I put the gun back in my jacket pocket, and brushed the dirt and vegetation off my pants as I slowly stood up. I was so busy cleaning, it took me a while to notice that my phone’s battery had died and that everything was illuminated in a pale shade of blue. I spun around, and saw a twisted, deformed body surrounded by an unnatural azure glaze.

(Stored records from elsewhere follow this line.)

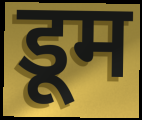
डूम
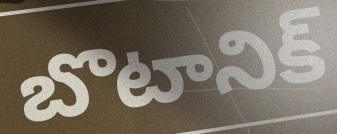
బొటానిక్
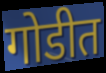
गोडीत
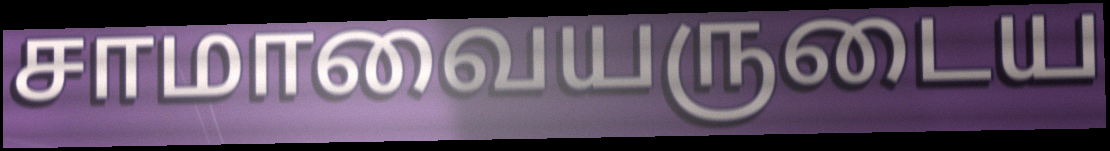
சாமாவையருடைய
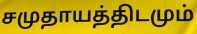
சமுதாயத்திடமும்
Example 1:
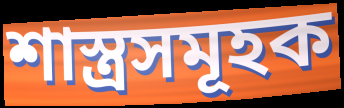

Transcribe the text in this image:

শাস্ত্ৰসমূহক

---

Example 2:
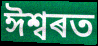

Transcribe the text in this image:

ঈশ্বৰত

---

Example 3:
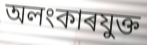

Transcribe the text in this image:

অলংকাৰযুক্ত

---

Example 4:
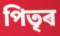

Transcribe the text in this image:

পিতৃৰ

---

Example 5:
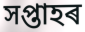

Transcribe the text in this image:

সপ্তাহৰ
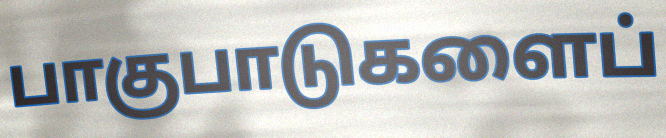
பாகுபாடுகளைப்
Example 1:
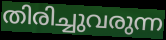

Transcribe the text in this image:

തിരിച്ചുവരുന്ന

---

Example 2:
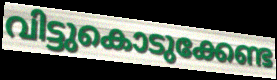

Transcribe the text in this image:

വിട്ടുകൊടുക്കേണ്ട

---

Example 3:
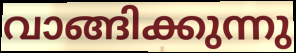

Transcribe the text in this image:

വാങ്ങിക്കുന്നു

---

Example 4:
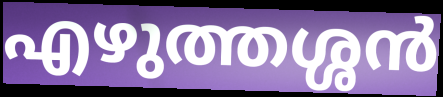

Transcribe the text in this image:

എഴുത്തശ്ശൻ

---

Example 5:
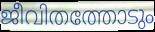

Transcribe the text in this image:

ജീവിതത്തോടും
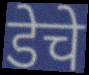
डेचे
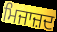
ਮਿਜਾਜ਼ਦ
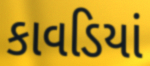
કાવડિયાં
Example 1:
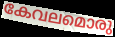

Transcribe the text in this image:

കേവലമൊരു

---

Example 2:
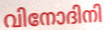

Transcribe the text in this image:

വിനോദിനി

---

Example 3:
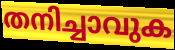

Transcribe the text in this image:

തനിച്ചാവുക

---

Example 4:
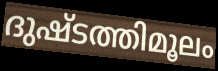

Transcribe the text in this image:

ദുഷ്ടത്തിമൂലം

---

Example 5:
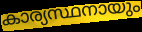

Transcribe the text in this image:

കാര്യസ്ഥനായും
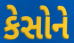
કેસોને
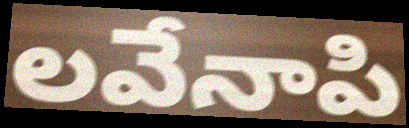
లవేనాపి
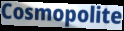
Cosmopolite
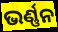
ଭର୍ଣ୍ଣନ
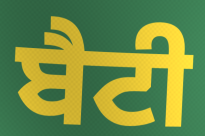
ਬੈਟੀ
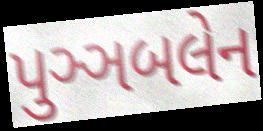
પુઞ્ઞબલેન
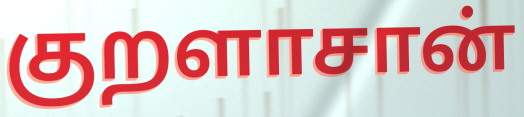
குறளாசான்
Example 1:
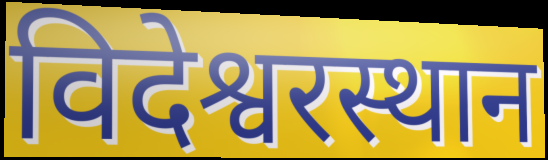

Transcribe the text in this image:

विदेश्वरस्थान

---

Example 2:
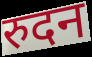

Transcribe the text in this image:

रुदन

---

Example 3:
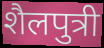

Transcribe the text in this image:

शैलपुत्री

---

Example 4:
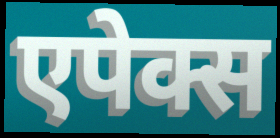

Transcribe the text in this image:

एपेक्स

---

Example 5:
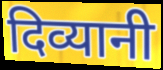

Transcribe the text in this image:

दिव्यानी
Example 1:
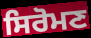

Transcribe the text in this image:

ਸਿਰੋਮਣ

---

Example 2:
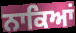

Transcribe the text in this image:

ਨਾਕਿਆਂ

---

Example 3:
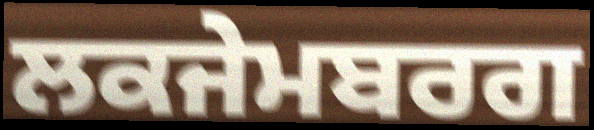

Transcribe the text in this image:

ਲਕਜੇਮਬਰਗ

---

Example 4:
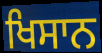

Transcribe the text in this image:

ਖਿਸਾਨ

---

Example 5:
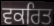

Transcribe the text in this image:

ਵਕਰਿਤ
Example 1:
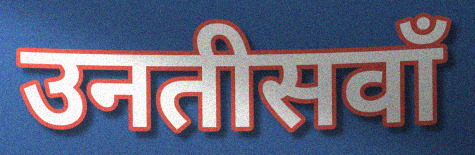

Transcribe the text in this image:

उनतीसवाँ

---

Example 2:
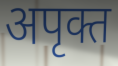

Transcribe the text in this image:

अपृक्त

I pulled the gun back out, and approached the prone figure. I thought whoever it was must surely be dead, which is why, when it suddenly raised a three-fingered hand, I yelled, jumped back, and squeezed off a round with my pistol.

I saw the bullet kick up dirt about two feet from the creature. I didn’t know it at the time, but I was lucky I missed.

I say “creature” because it wasn’t a man….but it also wasn’t an animal. It had three arms protruding from its chest, and each of those had three long “fingers” on it. As if that wasn’t weird enough, each of the…fingers… had three little fingers on them. Although it had a blue light surrounding its body, the skin was green.

“I’ve discovered the swamp thing,” I said aloud.

That got the creature’s attention, as its three…eye stalks… turned and peered at me.

It said nothing, but I knew its thoughts. Most of them were just images: A world with three suns. Other creatures like it. Its version of sex. Its version of money and power, and its version of…loneliness. I also understood that this being was now dying of old age.

Over the next several minutes, the images in its mind got weaker and more erratic. Like a radio station slowly loosing reception as you travel in a car further and further away from the source, until, finally…nothing but static.

The blue glow flowed off the creature’s now-lifeless body, and, I realized, with sudden alarm, towards me. I turned, and ran, but not fast enough. It caught me like a large wave breaking over me at the beach. I was surrounded and enveloped. My senses were overwhelmed and momentarily shut down.